*** Records shown Section Begins ***

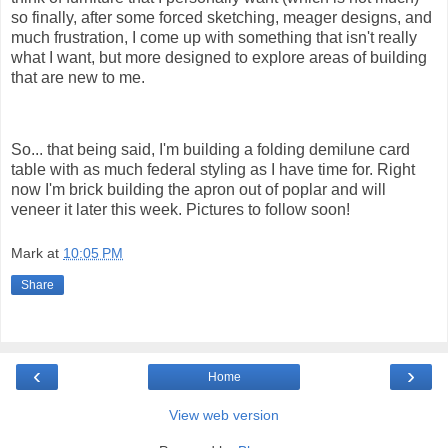
so finally, after some forced sketching, meager designs, and
much frustration, I come up with something that isn't really
what I want, but more designed to explore areas of building
that are new to me.
So... that being said, I'm building a folding demilune card
table with as much federal styling as I have time for. Right
now I'm brick building the apron out of poplar and will
veneer it later this week. Pictures to follow soon!
Mark
at
10:05 PM
Share
‹
›
Home
View web version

*** Records shown Section Ends ***

Could you give the text of these entries as a Markdown table with the columns "Row" and "Line", one row per line with blank lines left out and the pictures omitted?

▸ Task output:
| Row | Line |
|---|---|
| 1 | so finally, after some forced sketching, meager designs, and |
| 2 | much frustration, I come up with something that isn't really |
| 3 | what I want, but more designed to explore areas of building |
| 4 | that are new to me. |
| 5 | So... that being said, I'm building a folding demilune card |
| 6 | table with as much federal styling as I have time for. Right |
| 7 | now I'm brick building the apron out of poplar and will |
| 8 | veneer it later this week. Pictures to follow soon! |
| 9 | Mark |
| 10 | at |
| 11 | 10:05 PM |
| 12 | Share |
| 13 | ‹ |
| 14 | › |
| 15 | Home |
| 16 | View web version |